In Australia’s case, PM Scott Morrison has theatrically championed the use of fossil fuels while dismissing the worth of electric cars, expressing his disdain for activists, and famously holidaying in Hawaii during the Black Summer. Married to this is the far-right media’s prerogative to label climate activists as “alarmists” and “anarchists,” claiming that the forest fires are caused not by climate change but arson.
Enter Daisy Jeffrey, a teenage climate activist who considers it tragic that she’s even forced to make a stand, taking time away from studying and being a teenager to bang the drum for a cause the politicians aren’t. She doesn’t much care for anyone who calls her and those like her the hope of the future, but they’re probably right.
If the Black Summer’s mass destruction could’ve perhaps crowbarred open a significant dialogue in Australia about climate change, that was near-immediately derailed by the pandemic, as all resources were diverted to tackle that issue. But it’s dumbfounding that, in that case, Morrison’s government actually listened to the science, because refusing to do so presented such a grotesque threat to the ever-precious national economy.
And yet, talks of a green recovery out of the COVID recession were quickly swatted away in place of the usual talking points about investing in gas. Even in light of the scars left by the Black Summer, there’s still debate, disbelief, and misinformation about climate change, causing one to ponder quite how bad things have to get before political leanings aren’t a forefront concern of the decision-making process.
Beyond Australian entrepreneur Mike Cannon-Brookes’ ambitious $22 billion plan to build a solar farm which can export the country’s renewable energy to Singapore, there’s the perhaps more practical need for government leadership to steer all interests in the right direction, to ensure emissions are stabilised before Earth reaches a projected dangerous temperature threshold in 2050.
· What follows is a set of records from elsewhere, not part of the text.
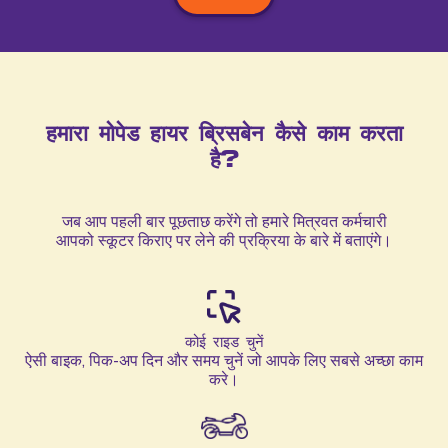
हमारा मोपेड हायर ब्रिसबेन कैसे काम करता
है?
जब आप पहली बार पूछताछ करेंगे तो हमारे मित्रवत कर्मचारी
आपको स्कूटर किराए पर लेने की प्रक्रिया के बारे में बताएंगे।
कोई राइड चुनें
ऐसी बाइक, पिक-अप दिन और समय चुनें जो आपके लिए सबसे अच्छा काम
करे।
Australia may be the most extreme case of global warming in action the world has ever seen, but the film’s passionate interviewees compellingly argue that we’re liable to see similar results across the rest of the globe, what with the situation in the United States already becoming increasingly dire.
It’s all thoroughly scary, but at least Orner’s doc isn’t entirely devoid of hope, positing how humanity can inch away from the fast-approaching tipping point, but only if those in positions of power will listen and act accordingly.
Eva Orner’s urgent, terrifying account of Australia’s Black Summer catastrophe provides a grim warning of global warming’s future impact, if also outlining how the world can prevent further damage.